Part of the problem in Italy has been a severe disconnect between the way the country is viewed by outsiders and the way Italians view themselves. To investors, Italy is just another country with high debt and political gridlock. But Italians, especially in the wealthy north, see a different picture: a manageable projected deficit of 3.9 percent of the gross domestic product for 2011 and dropping; an economy that is growing, albeit anemically; and a manufacturing base and industrial capacity far beyond Greece’s.

But the painful increases in financing costs appear to have focused the minds of leading politicians. A cabinet statement released after the emergency meetings on Wednesday said that a series of “urgent measures to support the Italian economy” had been examined and that the cabinet had agreed to fast-track changes previously proposed by Mr. Berlusconi by attaching them to an existing state spending bill as an amendment.

Last month, the prime minister promised in a letter to European officials that he would take steps to address the debt crisis, including reforms to the pension system and labor market, as well as the sale of public assets.

Until now, markets have reacted tepidly to the proposed changes — expressing what critics have said were open reservations about the government’s ability to carry them out — and that has kept the pressure on Italy high, prompting widespread calls for Mr.
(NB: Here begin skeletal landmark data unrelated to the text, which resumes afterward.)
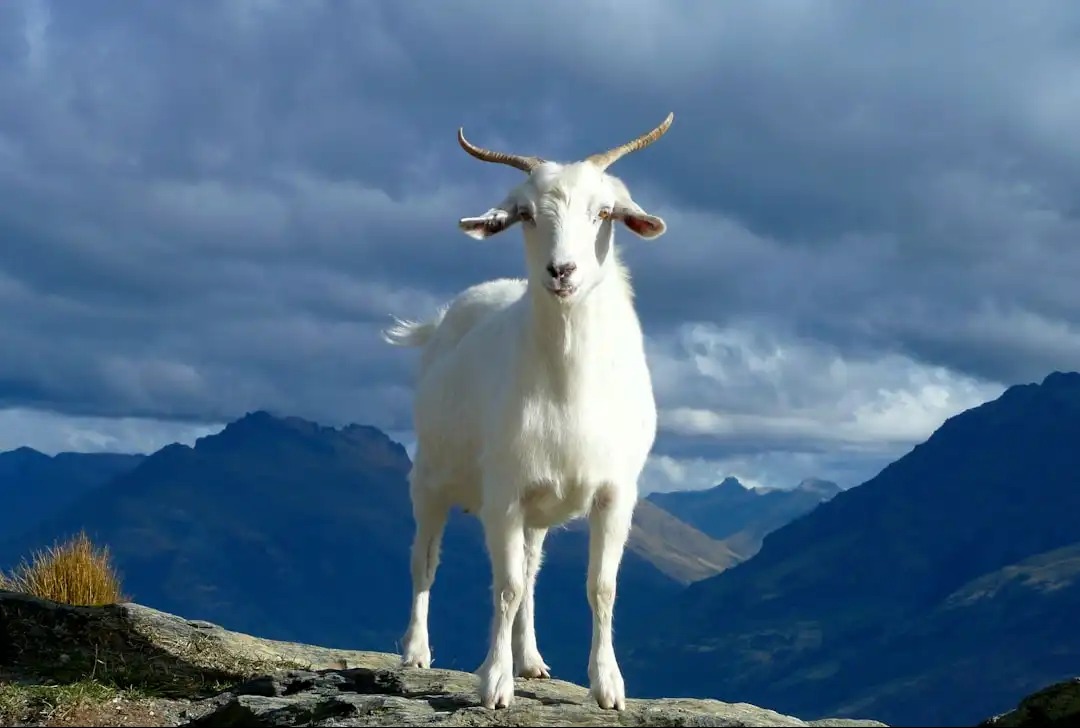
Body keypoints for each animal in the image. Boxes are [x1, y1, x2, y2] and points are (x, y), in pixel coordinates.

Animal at [382, 113, 673, 711]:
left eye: (603, 212)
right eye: (527, 215)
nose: (562, 271)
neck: (569, 384)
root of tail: (443, 319)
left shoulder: (615, 493)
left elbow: (600, 586)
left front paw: (608, 686)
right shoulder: (504, 494)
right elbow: (506, 587)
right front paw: (494, 683)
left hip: (539, 509)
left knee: (533, 572)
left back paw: (531, 660)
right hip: (430, 480)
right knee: (425, 559)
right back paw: (417, 651)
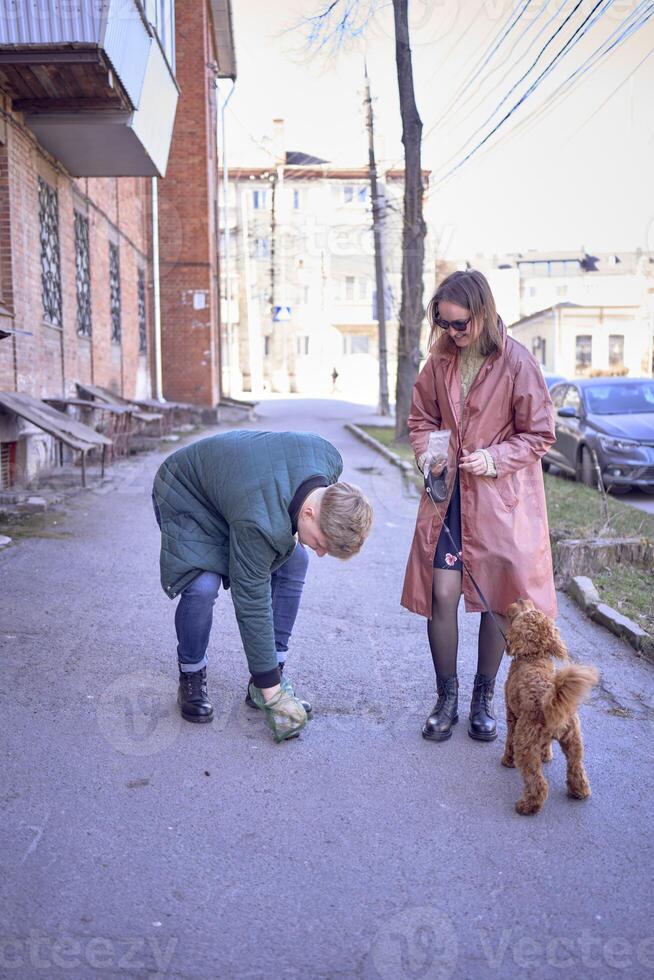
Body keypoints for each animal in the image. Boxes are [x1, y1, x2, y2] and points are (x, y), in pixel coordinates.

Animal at [504, 600, 604, 816]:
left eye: (526, 612)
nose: (521, 599)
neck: (534, 657)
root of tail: (549, 700)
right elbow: (546, 746)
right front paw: (546, 756)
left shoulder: (511, 715)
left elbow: (508, 740)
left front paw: (507, 761)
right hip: (574, 740)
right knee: (576, 768)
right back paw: (580, 792)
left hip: (525, 742)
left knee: (538, 783)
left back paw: (527, 806)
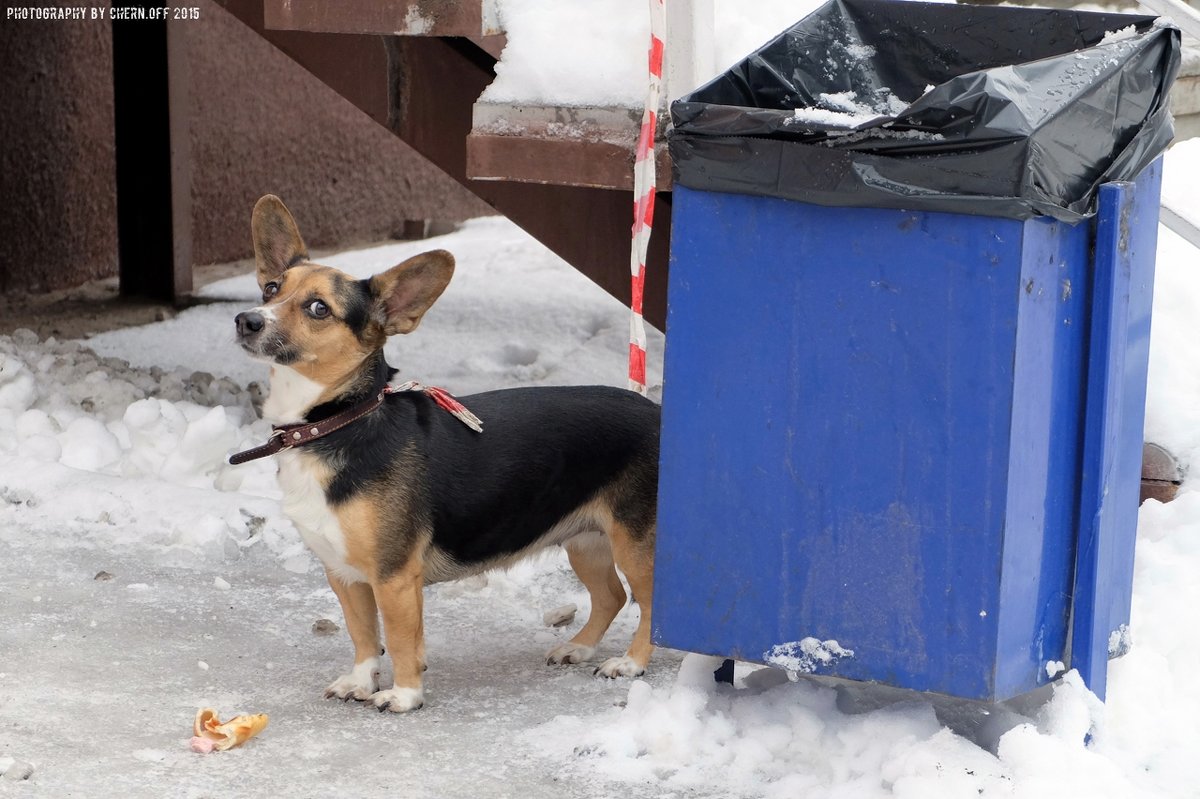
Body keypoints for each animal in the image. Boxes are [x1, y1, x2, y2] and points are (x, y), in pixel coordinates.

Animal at [229, 193, 662, 710]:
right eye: (271, 288)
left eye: (318, 308)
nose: (247, 320)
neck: (338, 423)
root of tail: (662, 413)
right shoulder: (346, 575)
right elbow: (362, 635)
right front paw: (361, 680)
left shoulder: (393, 577)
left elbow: (399, 639)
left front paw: (404, 694)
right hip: (587, 540)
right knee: (611, 595)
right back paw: (578, 647)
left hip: (634, 545)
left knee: (651, 604)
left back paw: (631, 663)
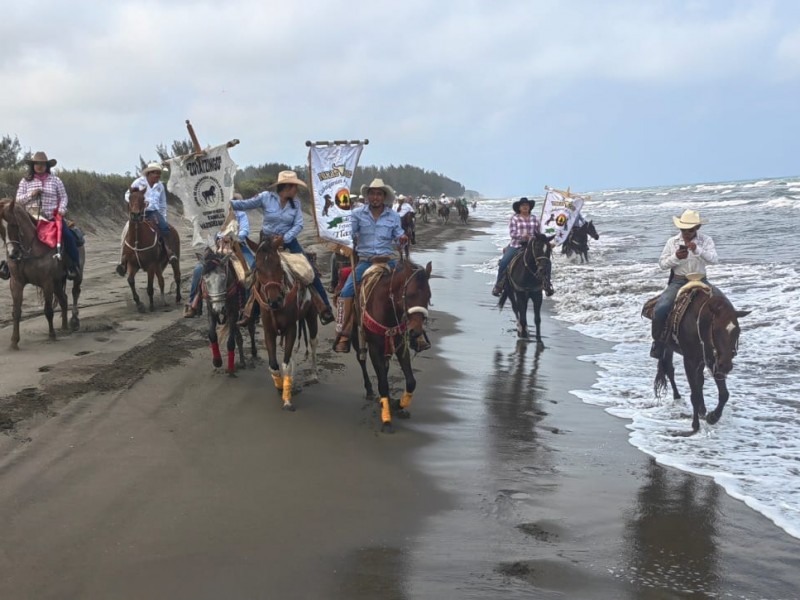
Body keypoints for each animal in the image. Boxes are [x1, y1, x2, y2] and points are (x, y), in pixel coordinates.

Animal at [0, 197, 85, 350]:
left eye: (14, 224)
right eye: (0, 228)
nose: (12, 254)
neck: (28, 252)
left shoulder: (46, 282)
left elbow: (48, 310)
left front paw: (51, 335)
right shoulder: (16, 282)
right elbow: (16, 312)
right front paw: (14, 341)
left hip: (76, 275)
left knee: (75, 292)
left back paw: (74, 321)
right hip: (57, 282)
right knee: (64, 299)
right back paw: (64, 327)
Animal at [199, 248, 256, 376]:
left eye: (223, 278)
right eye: (205, 278)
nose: (219, 308)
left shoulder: (232, 313)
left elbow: (230, 342)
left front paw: (230, 368)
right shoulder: (211, 311)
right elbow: (212, 335)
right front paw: (217, 361)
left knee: (251, 329)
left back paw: (254, 352)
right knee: (238, 336)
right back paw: (242, 361)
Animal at [248, 232, 318, 410]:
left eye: (278, 265)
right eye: (258, 268)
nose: (275, 301)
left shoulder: (291, 328)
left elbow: (285, 363)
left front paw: (287, 398)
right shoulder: (269, 332)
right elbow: (274, 365)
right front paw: (280, 386)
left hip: (311, 315)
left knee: (313, 342)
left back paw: (314, 374)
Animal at [352, 258, 434, 432]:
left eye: (428, 296)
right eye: (410, 294)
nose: (415, 332)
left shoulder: (401, 345)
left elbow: (411, 381)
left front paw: (398, 405)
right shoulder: (374, 348)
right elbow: (382, 383)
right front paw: (386, 419)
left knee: (385, 366)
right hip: (356, 335)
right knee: (361, 359)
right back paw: (369, 390)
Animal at [644, 278, 752, 434]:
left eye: (737, 331)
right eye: (716, 330)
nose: (726, 366)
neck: (699, 322)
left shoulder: (713, 359)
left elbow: (723, 394)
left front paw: (713, 417)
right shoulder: (690, 360)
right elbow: (694, 394)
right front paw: (695, 425)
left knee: (698, 380)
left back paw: (702, 409)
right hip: (667, 347)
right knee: (669, 369)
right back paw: (678, 397)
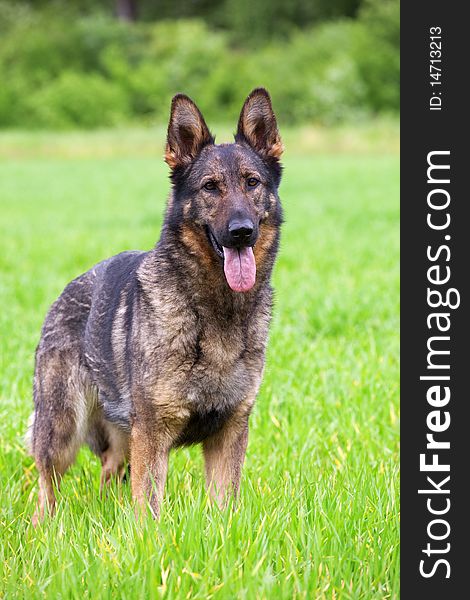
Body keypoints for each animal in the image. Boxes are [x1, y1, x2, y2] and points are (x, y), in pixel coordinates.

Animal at [28, 86, 282, 524]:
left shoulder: (229, 432)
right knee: (47, 486)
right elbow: (148, 510)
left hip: (119, 437)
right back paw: (46, 528)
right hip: (62, 429)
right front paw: (148, 539)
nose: (241, 232)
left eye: (252, 183)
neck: (214, 312)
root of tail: (68, 289)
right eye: (210, 187)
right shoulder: (153, 432)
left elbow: (223, 508)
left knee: (110, 474)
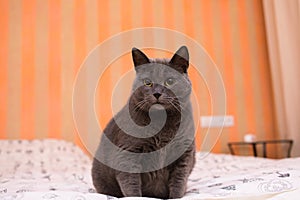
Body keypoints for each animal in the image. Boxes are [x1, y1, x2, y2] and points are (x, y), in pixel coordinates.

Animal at [91, 46, 196, 198]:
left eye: (170, 81)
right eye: (147, 82)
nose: (157, 93)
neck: (161, 122)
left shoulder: (184, 153)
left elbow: (179, 181)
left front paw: (175, 197)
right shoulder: (128, 152)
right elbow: (131, 183)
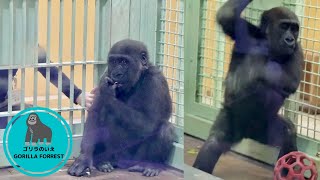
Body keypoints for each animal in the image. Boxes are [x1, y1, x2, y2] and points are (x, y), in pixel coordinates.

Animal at [68, 39, 176, 177]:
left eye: (124, 62)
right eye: (114, 62)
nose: (116, 74)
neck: (139, 77)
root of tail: (122, 164)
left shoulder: (156, 81)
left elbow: (150, 123)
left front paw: (108, 93)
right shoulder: (105, 76)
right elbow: (95, 114)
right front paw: (83, 159)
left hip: (135, 158)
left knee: (165, 129)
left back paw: (150, 165)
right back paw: (102, 162)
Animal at [192, 0, 302, 174]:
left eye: (295, 28)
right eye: (284, 26)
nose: (290, 39)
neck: (268, 41)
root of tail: (248, 134)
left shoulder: (297, 50)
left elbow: (290, 80)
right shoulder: (247, 31)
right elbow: (226, 15)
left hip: (265, 126)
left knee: (288, 135)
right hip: (232, 118)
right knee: (214, 142)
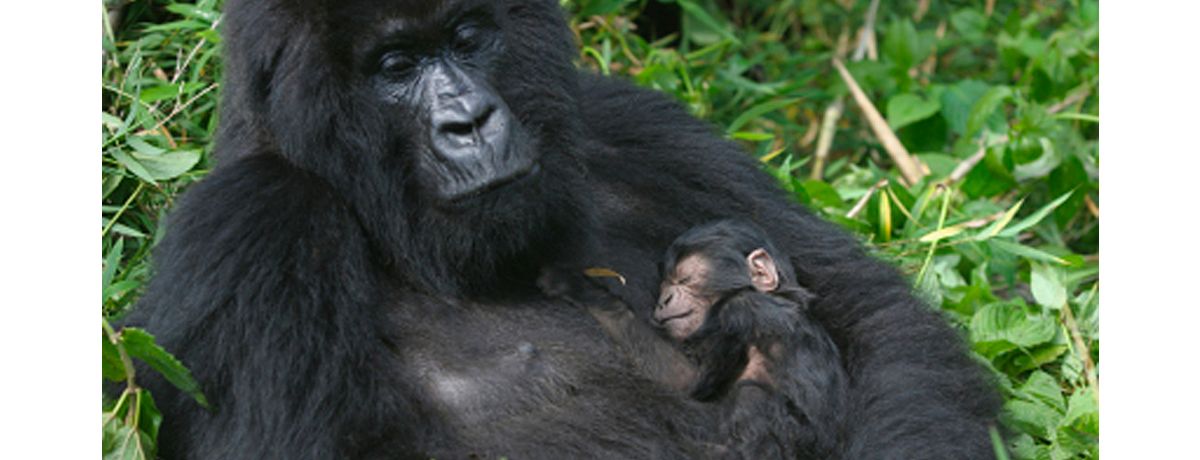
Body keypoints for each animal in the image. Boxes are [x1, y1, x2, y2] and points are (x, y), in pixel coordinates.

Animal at [540, 220, 849, 458]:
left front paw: (574, 285)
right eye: (665, 282)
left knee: (752, 396)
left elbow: (686, 376)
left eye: (684, 279)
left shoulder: (737, 311)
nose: (664, 299)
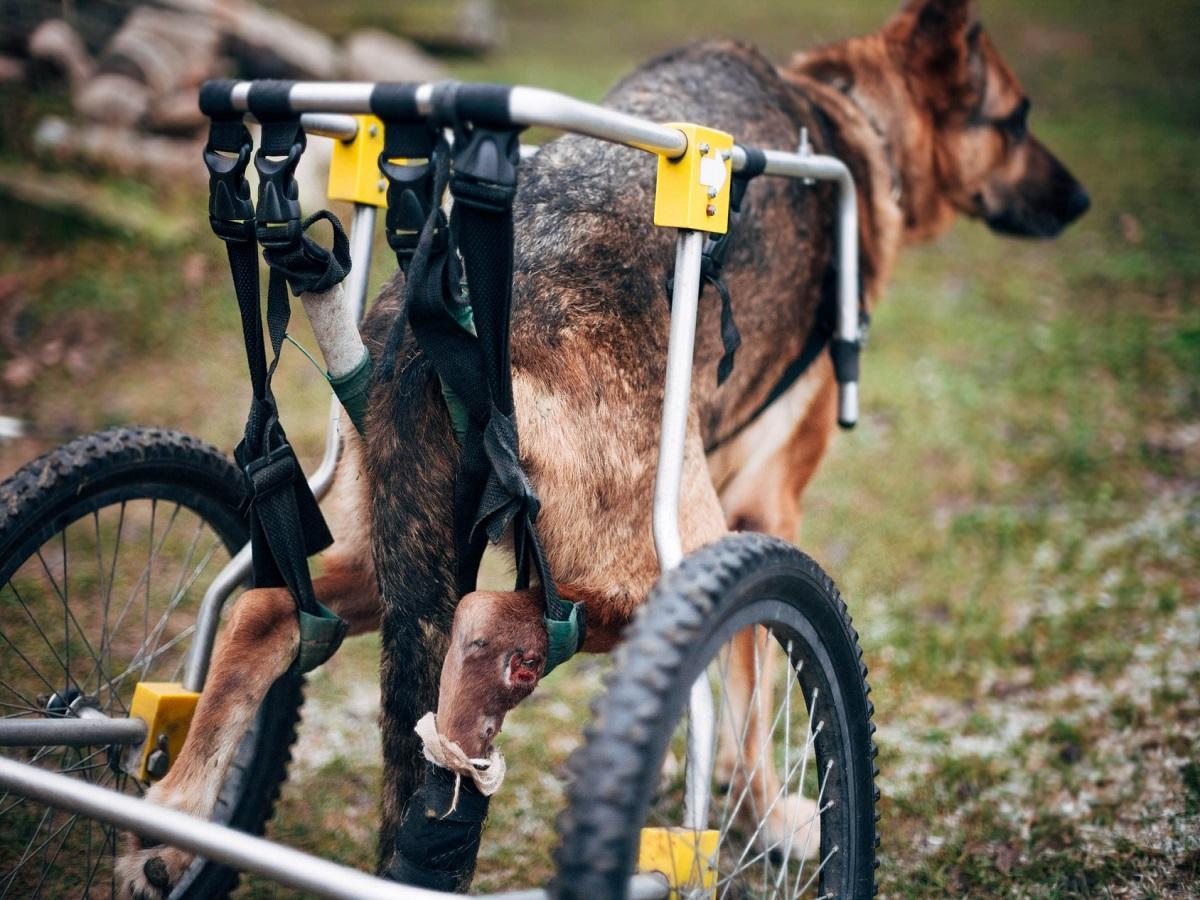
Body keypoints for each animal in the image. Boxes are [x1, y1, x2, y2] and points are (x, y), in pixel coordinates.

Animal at [119, 0, 1089, 897]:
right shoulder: (762, 507)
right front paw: (764, 813)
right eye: (1016, 120)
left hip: (407, 549)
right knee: (491, 625)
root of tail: (431, 324)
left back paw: (175, 824)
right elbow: (752, 683)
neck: (848, 109)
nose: (1080, 203)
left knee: (269, 608)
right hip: (659, 550)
Berlusconi to act more decisively, or step aside.

“A country adrift. This is the impression that we give to Europe and to the markets that continue to punish us,” wrote Ferruccio de Bortoli, editor in chief of Corriere della Sera, in a front-page editorial on Wednesday that took both the government and the opposition to task for putting internal political calculations ahead of the national good.

“The Italy that works and does its duty does not merit this,” he concluded.

In a sense, Italy’s inability to react quickly and decisively to solve its problems mirrors the troubles of Europe as a whole. Whether it was the Finnish demand for collateral from Greece, Slovak opposition to expanding the Europe-wide rescue fund or the possibility of a referendum in Greece, with 27 members in the European Union and a group of 17 who use the euro, sluggish institutions have had trouble keeping pace.

“In the financial markets everything operates in just a click,” said Ms. Möller, the European Union expert. “The old lady of democracy, multiplied by 27, is really struggling with the speed of globalized financial markets.”